---------- EXTRACT TO READ

Here are some tests to make sure that utf-8 works
=================================================

    >>> import re2 as re
    >>> a = u'\u6211\u5f88\u597d'
    >>> c = re.compile(a[0])
    >>> c.search(a).group()
    u'\u6211'

Test unicode stickyness

    >>> re.sub(r'x', u'y', 'x')
    u'y'
    >>> re.sub(r'x', 'y', u'x')
    u'y'
    >>> re.sub(ur'x', 'y', 'x')
    'y'
    >>> re.findall(ur'.', 'x')
    ['x']
    >>> re.findall(ur'.', u'x')
    [u'x']
    >>> re.split(ur',', '1,2,3')
    ['1', '2', '3']
    >>> re.split(ur',', u'1,2,3')
    [u'1', u'2', u'3']
    >>> re.search(ur'(\d)', '1').group(1)
    '1'
    >>> re.search(ur'(\d)', u'1').group(1)
    u'1'

Test unicode character groups

    >>> re.search(r'\d', u'\u0661', re.UNICODE).group(0)
    u'\u0661'
    >>> int(re.search(r'\d', u'\u0661', re.UNICODE).group(0))
    1
    >>> re.search(r'\w', u'\u0401')
    >>> re.search(r'\w', u'\u0401', re.UNICODE).group(0)
    u'\u0401'
    >>> re.search(r'\s', u'\u1680', re.UNICODE).group(0)

--------------------
---------- EXTRACTED RECORDS

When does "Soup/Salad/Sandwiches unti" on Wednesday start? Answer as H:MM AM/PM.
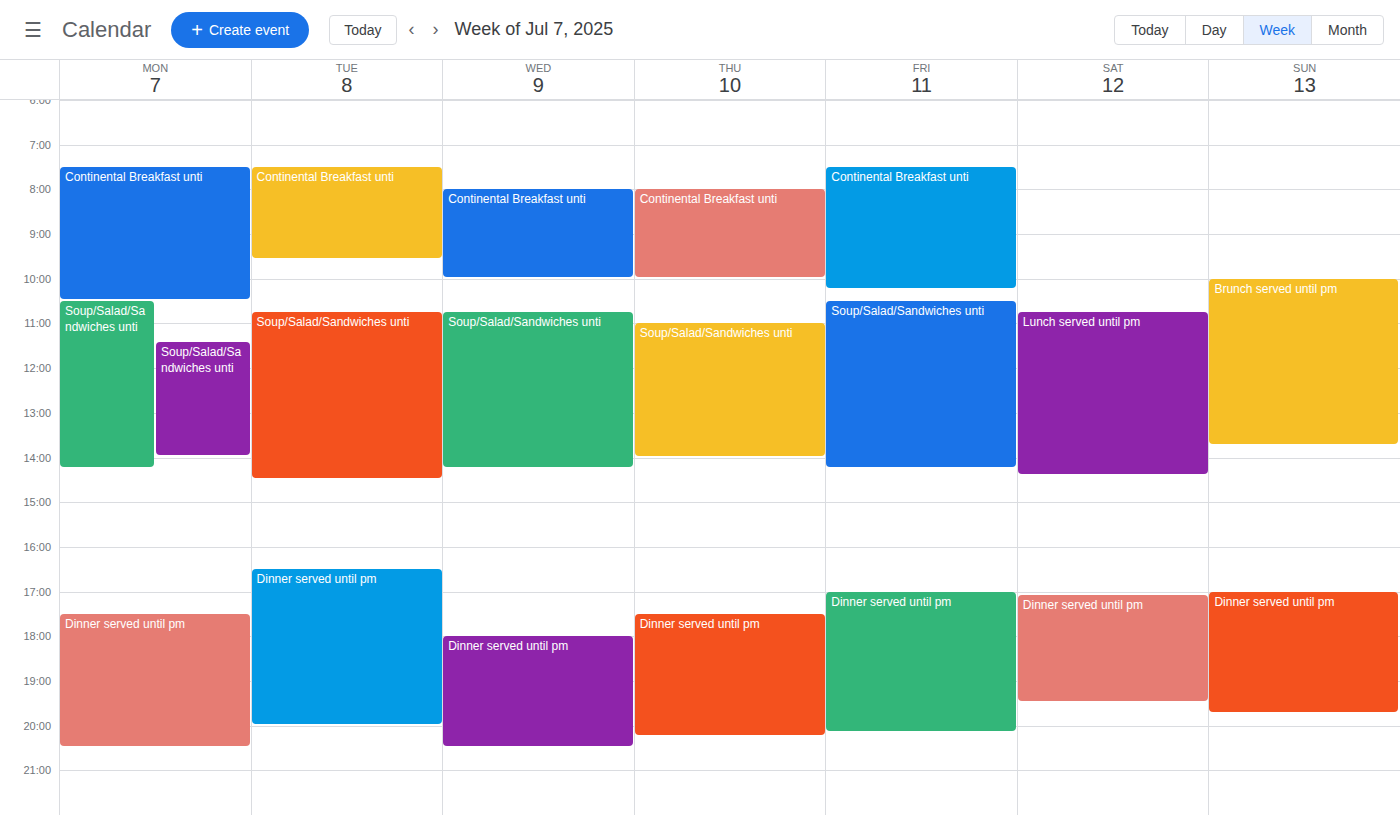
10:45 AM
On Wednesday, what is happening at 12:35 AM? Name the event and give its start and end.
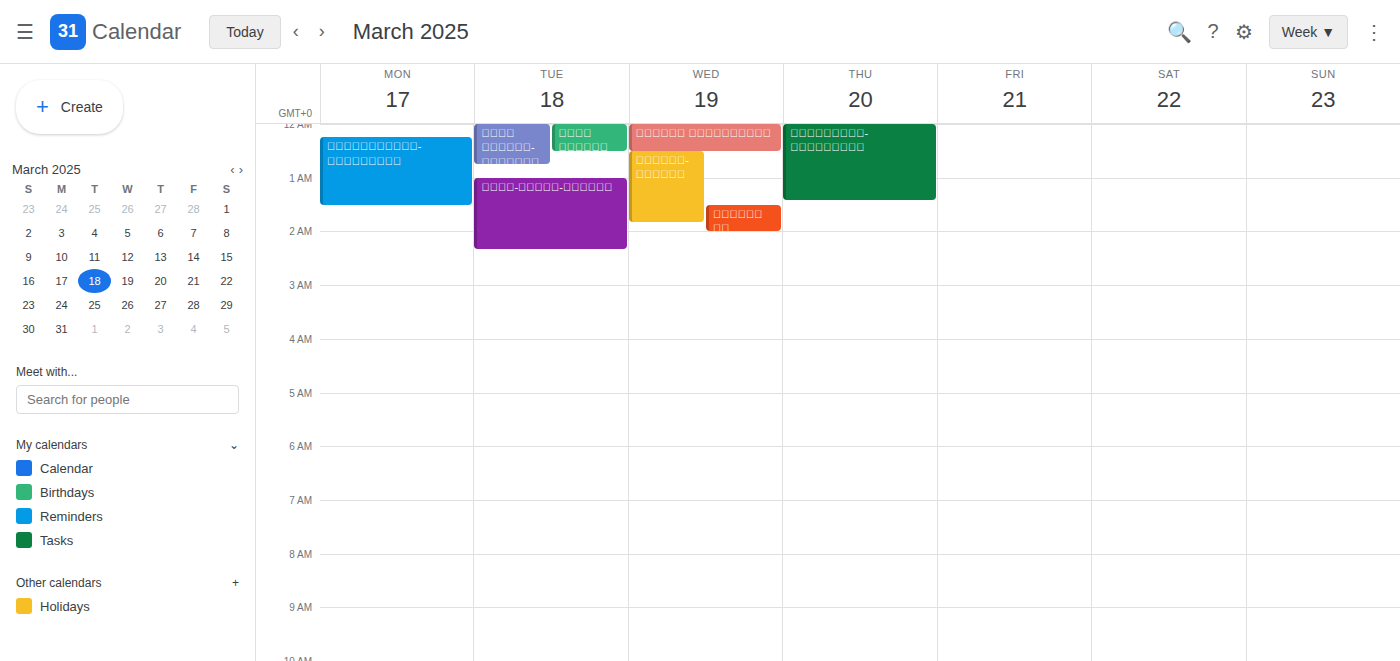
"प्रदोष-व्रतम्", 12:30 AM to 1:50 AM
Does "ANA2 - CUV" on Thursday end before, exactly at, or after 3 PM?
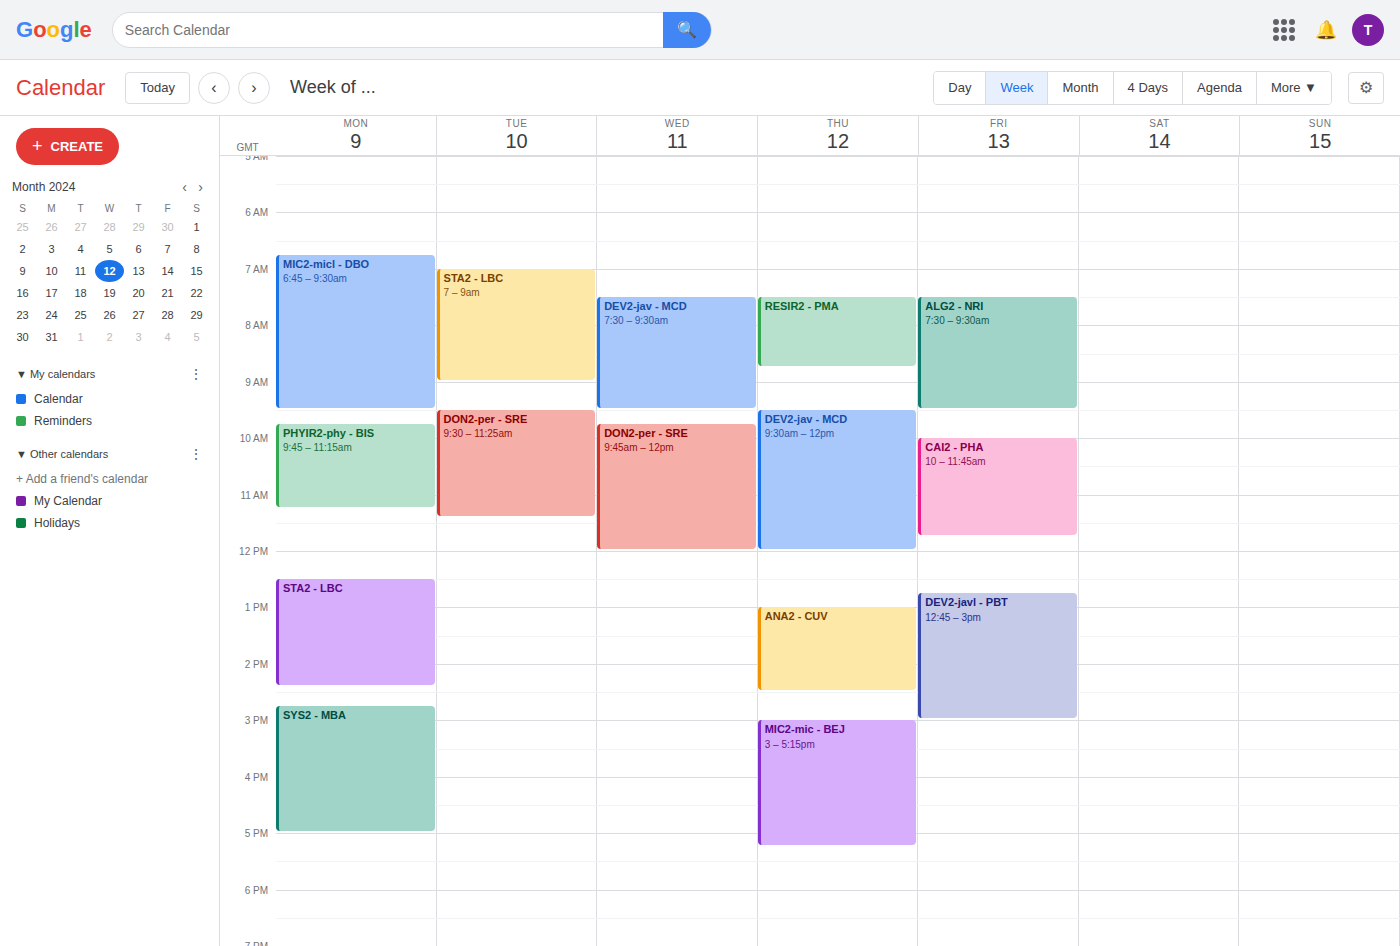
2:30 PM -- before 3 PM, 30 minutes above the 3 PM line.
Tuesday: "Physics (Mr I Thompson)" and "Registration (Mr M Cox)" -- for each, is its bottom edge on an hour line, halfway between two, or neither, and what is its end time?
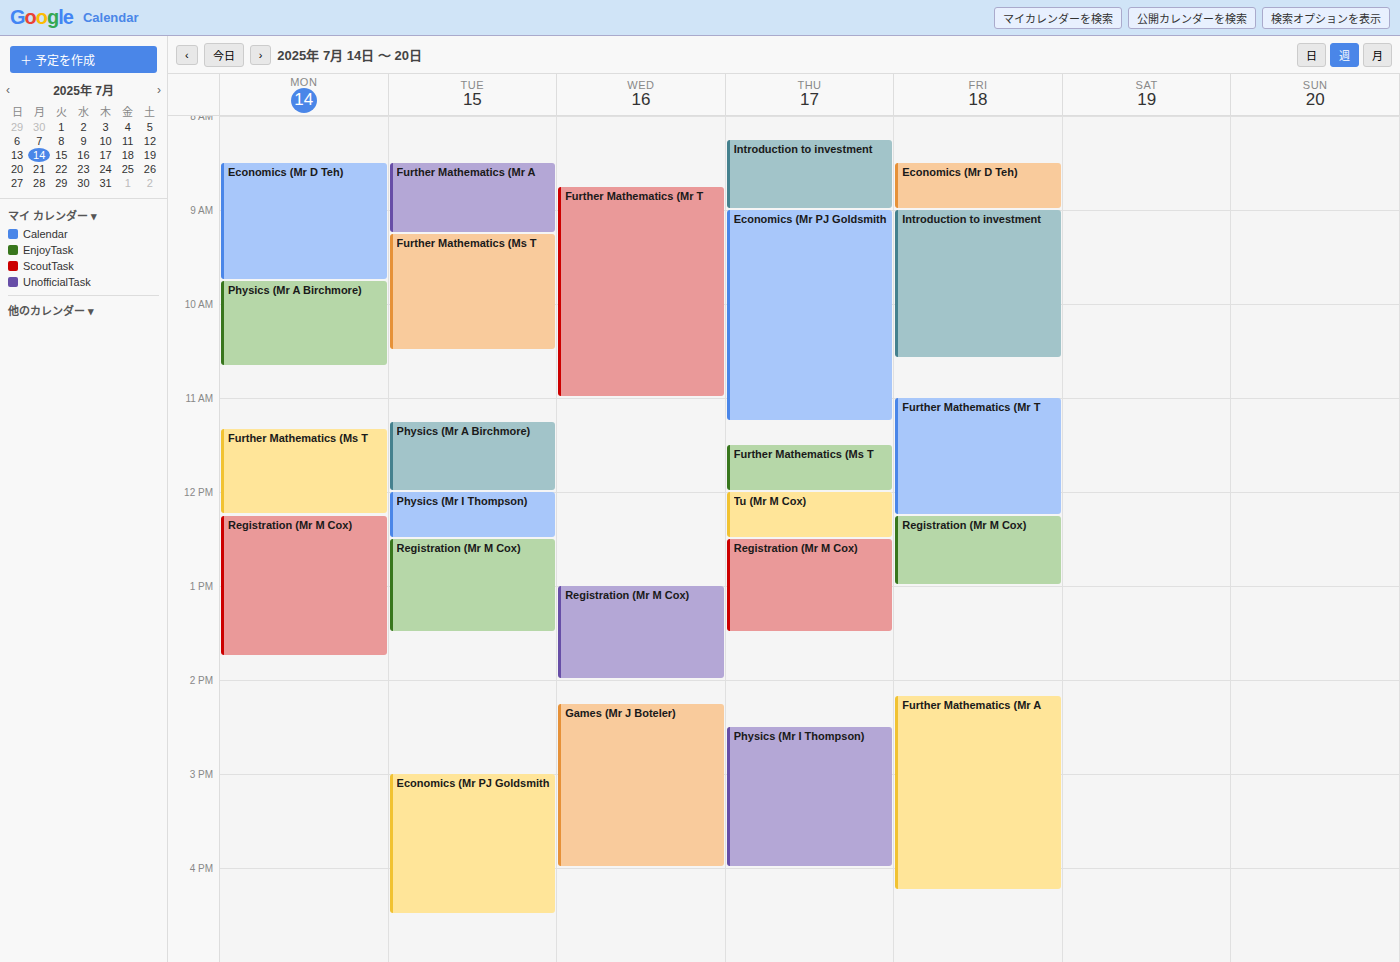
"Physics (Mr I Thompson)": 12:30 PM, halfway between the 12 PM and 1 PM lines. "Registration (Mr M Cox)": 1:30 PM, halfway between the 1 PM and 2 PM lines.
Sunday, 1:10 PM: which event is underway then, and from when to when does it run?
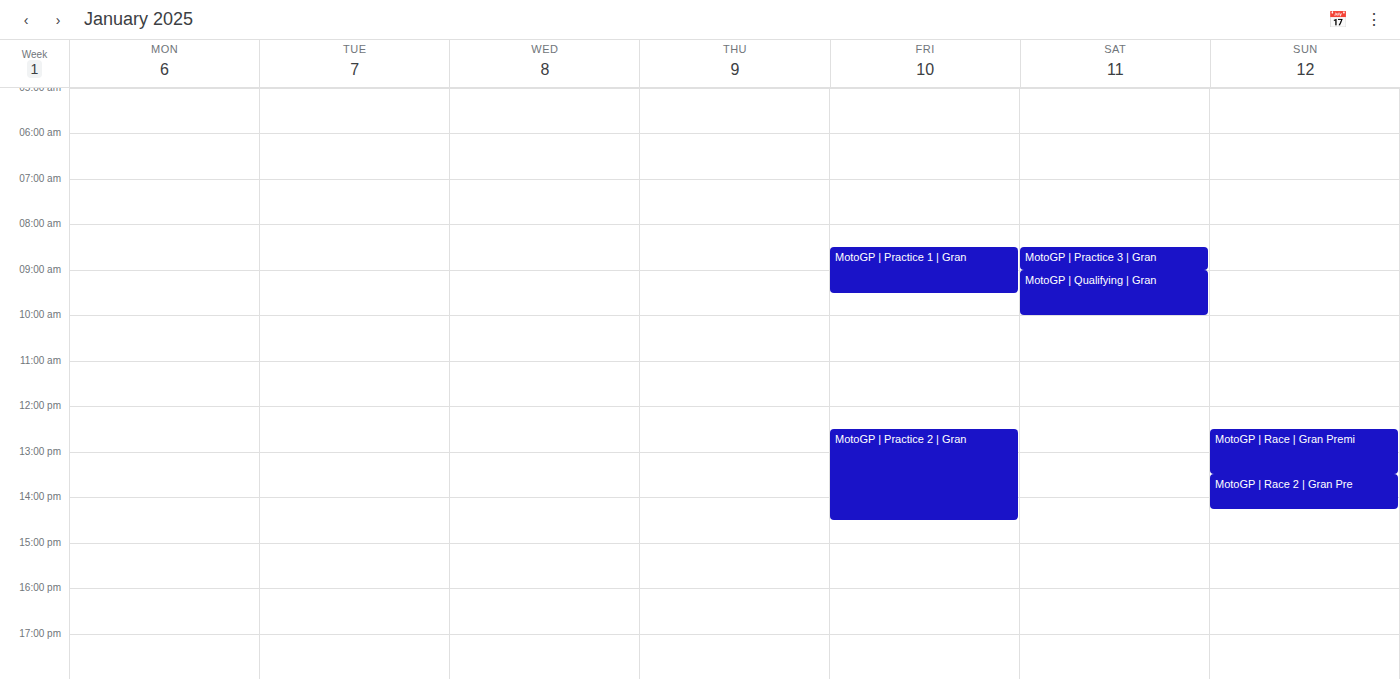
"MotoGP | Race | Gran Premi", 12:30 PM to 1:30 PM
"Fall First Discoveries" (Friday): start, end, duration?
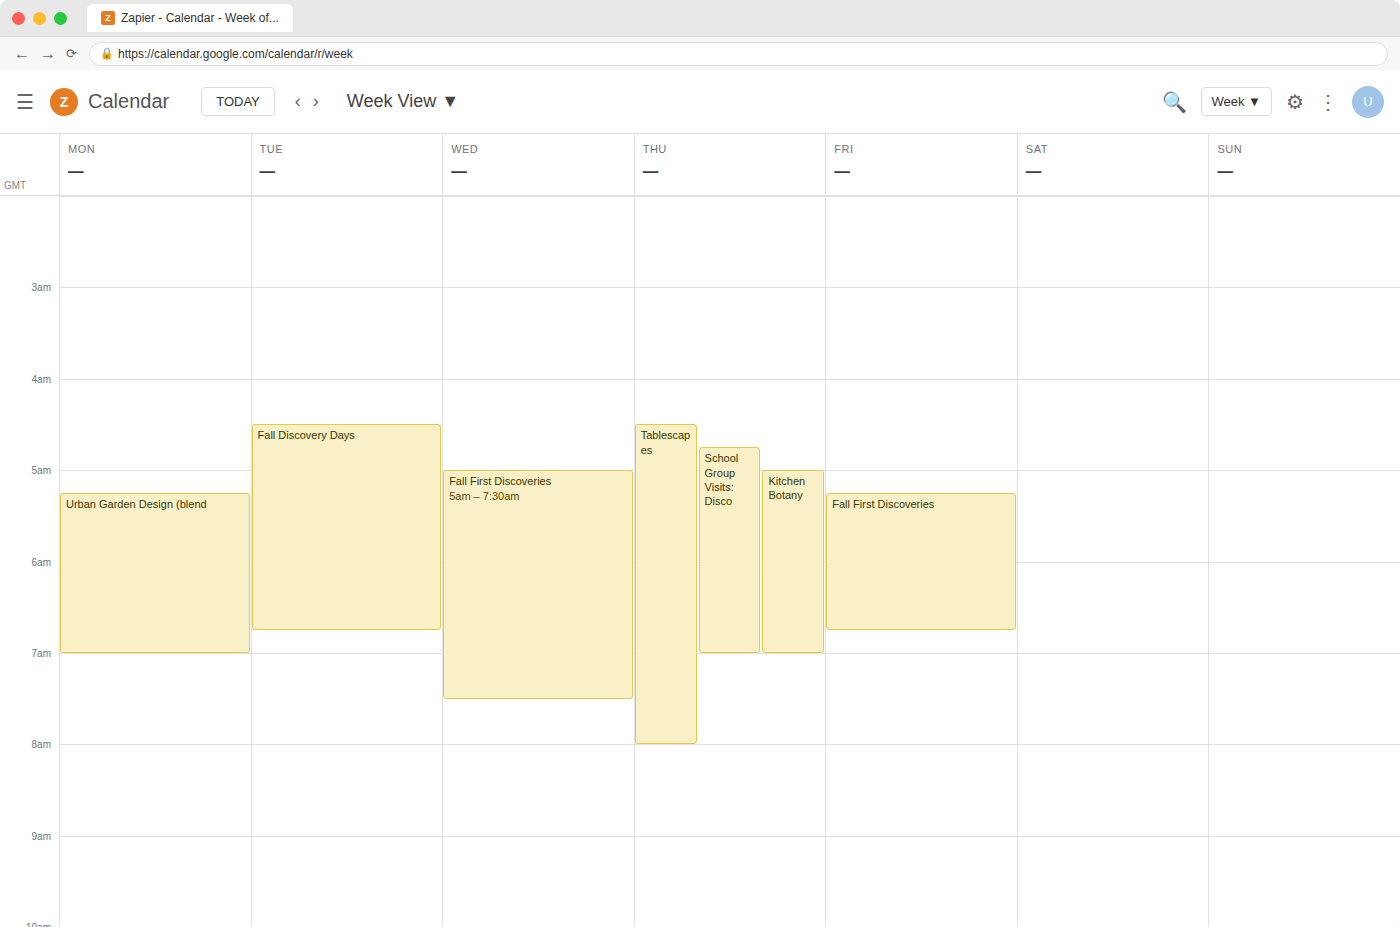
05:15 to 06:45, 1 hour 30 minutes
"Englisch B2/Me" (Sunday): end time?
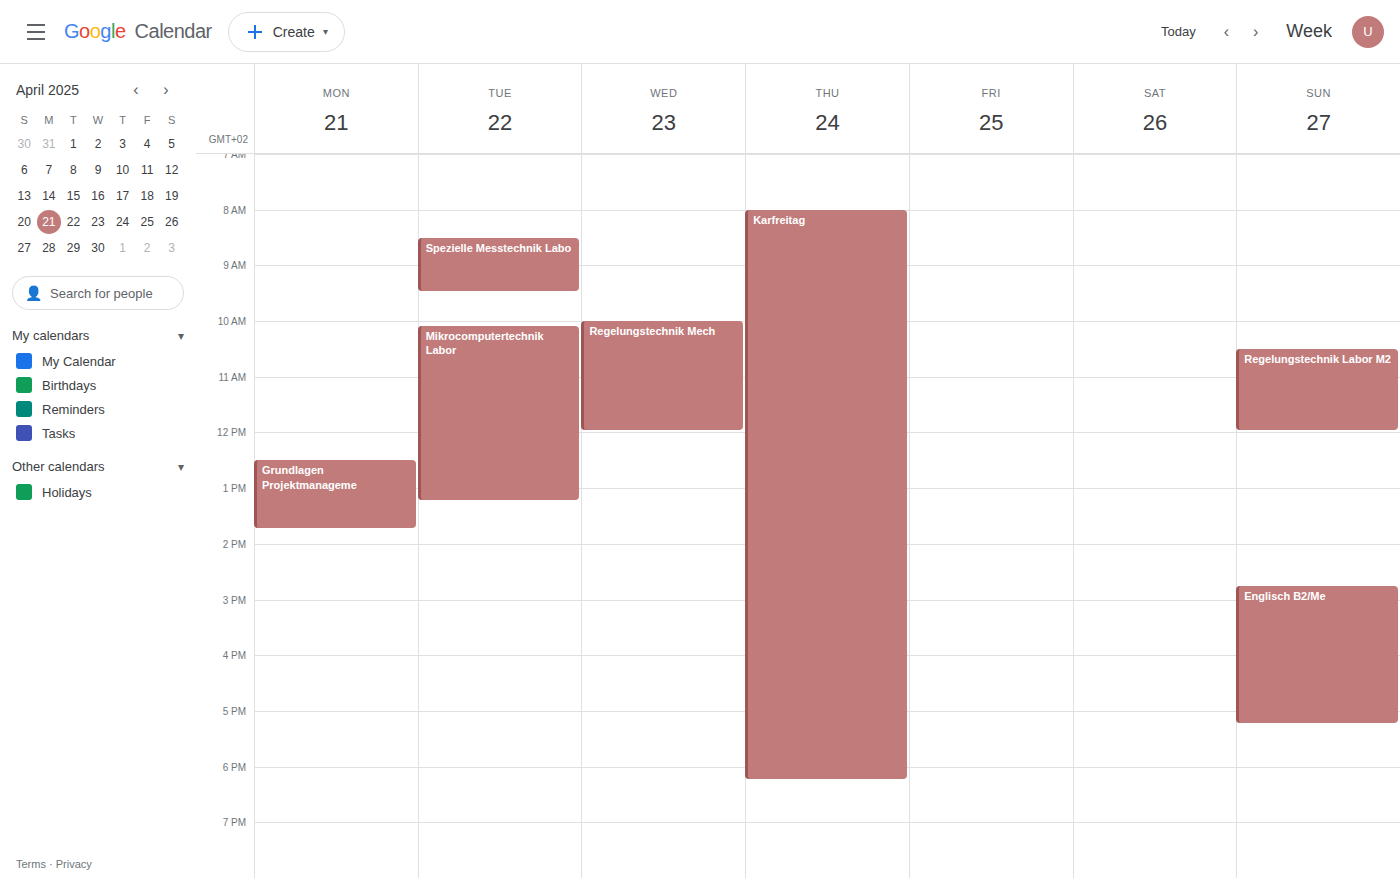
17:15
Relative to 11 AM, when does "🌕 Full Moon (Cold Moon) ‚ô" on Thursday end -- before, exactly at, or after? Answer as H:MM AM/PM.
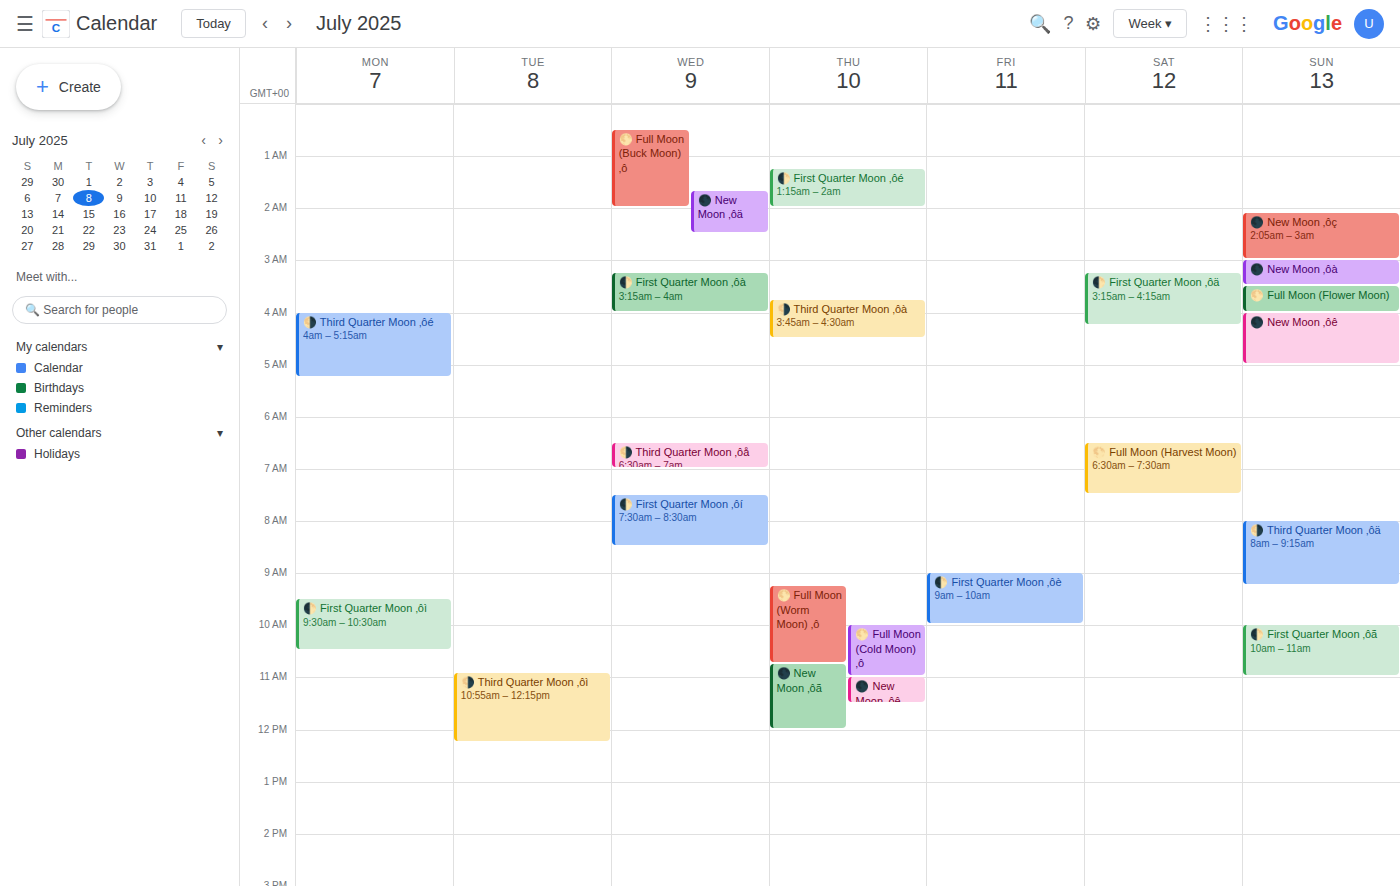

--------------------

Could you edit the part of the utf-8 tests that opens with the words containing "[u'1', u'2', u'3']" and closes with "re.search(r'\w', u'\u0401', re.UNICODE).group(0)", putting "re.match" in place of every "re.search"?

#### ANSWER TO THE TASK:
[u'1', u'2', u'3']
    >>> re.match(ur'(\d)', '1').group(1)
    '1'
    >>> re.match(ur'(\d)', u'1').group(1)
    u'1'

Test unicode character groups

    >>> re.match(r'\d', u'\u0661', re.UNICODE).group(0)
    u'\u0661'
    >>> int(re.match(r'\d', u'\u0661', re.UNICODE).group(0))
    1
    >>> re.match(r'\w', u'\u0401')
    >>> re.match(r'\w', u'\u0401', re.UNICODE).group(0)